The Duke had been determined from the first that his child should be born in England, for he wished her to be English both in upbringing and in feeling. His wife, who is described by those who knew her as being a singularly attractive woman, full of deep feeling and sympathy, fully shared his views on this point.
In January 1820, when only fifty-three years of age, the Duke died quite suddenly from inflammation of the lungs, following upon a neglected cold. He was a man of deep religious feeling, and once in talking to a friend about his little daughter’s future career he said earnestly: “Don’t pray simply that hers may be a brilliant career, and exempt from those trials and struggles which have pursued her father, but pray that God’s blessing may rest on her, that it may overshadow her, and that in all her coming years she may be guided and guarded by God.”
The widowed mother now returned to London, where the Duchess of Clarence, afterward Queen Adelaide, interested herself greatly in little Victoria. The Duchess now devoted herself entirely to the care of her child, and never did any little girl have a more loving and devoted mother.
As much time as possible was spent in the open air, and Victoria went for rides about Kensington on a donkey, which was led by an old soldier, a great friend and favourite. She always had her breakfast and supper with her mother, and at nine o’clock retired to her bed, which was placed close to her mother’s. Until the time of her accession she led as simple and regular a life as thousands of other little girls.

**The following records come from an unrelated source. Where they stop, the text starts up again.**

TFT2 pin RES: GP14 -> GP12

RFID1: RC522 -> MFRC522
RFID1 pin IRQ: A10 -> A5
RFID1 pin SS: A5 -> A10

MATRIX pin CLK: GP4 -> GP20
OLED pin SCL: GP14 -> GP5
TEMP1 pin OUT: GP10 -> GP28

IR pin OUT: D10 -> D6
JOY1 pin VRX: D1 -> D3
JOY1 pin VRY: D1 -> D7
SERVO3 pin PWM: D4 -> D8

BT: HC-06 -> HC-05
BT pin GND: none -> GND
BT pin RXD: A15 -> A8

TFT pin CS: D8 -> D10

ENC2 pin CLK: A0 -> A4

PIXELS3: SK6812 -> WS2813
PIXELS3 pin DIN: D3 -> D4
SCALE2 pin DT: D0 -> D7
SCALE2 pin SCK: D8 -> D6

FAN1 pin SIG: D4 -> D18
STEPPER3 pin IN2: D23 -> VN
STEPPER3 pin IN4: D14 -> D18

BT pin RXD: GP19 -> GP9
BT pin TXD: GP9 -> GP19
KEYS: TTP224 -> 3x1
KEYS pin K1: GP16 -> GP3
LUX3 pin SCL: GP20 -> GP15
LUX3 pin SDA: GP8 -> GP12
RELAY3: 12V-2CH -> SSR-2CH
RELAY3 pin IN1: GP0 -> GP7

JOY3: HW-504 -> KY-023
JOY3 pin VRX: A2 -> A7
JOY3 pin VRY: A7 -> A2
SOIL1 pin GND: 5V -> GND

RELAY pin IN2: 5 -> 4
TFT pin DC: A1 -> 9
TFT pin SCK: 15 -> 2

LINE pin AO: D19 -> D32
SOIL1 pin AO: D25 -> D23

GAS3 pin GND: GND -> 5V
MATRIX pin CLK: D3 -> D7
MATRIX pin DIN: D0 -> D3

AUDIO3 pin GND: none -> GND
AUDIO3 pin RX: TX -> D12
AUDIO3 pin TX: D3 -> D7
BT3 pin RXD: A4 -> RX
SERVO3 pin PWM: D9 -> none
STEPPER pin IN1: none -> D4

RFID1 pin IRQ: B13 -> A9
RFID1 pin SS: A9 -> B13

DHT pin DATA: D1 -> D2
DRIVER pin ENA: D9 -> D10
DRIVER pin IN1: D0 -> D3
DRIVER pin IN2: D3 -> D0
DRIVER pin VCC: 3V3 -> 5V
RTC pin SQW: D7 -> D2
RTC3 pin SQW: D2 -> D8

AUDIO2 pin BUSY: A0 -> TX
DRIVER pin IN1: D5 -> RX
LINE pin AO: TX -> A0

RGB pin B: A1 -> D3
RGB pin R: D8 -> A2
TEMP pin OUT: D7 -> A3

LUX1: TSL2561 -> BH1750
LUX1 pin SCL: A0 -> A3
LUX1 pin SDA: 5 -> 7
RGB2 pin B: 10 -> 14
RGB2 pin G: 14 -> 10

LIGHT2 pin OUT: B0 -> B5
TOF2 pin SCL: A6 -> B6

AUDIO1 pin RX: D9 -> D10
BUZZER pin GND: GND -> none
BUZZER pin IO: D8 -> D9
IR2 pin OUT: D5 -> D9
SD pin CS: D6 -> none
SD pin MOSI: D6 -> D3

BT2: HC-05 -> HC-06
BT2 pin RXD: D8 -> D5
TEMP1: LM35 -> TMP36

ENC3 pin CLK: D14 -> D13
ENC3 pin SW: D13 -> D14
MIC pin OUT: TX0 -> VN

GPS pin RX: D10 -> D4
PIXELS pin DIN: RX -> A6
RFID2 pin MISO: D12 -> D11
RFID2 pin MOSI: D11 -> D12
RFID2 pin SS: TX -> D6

Many stories are told of her early years to illustrate the thoroughness of her home training. Even as a small child she was absolutely truthful, and her chief fault—that of wilfulness—was due to some extent to her high spirits and abundant energy. She was especially fond of dolls, and possessed a very large number, most of which were dressed as historical personages. She had practically no playmates of her own age, and in later life she often spoke of these early years as being rather dull.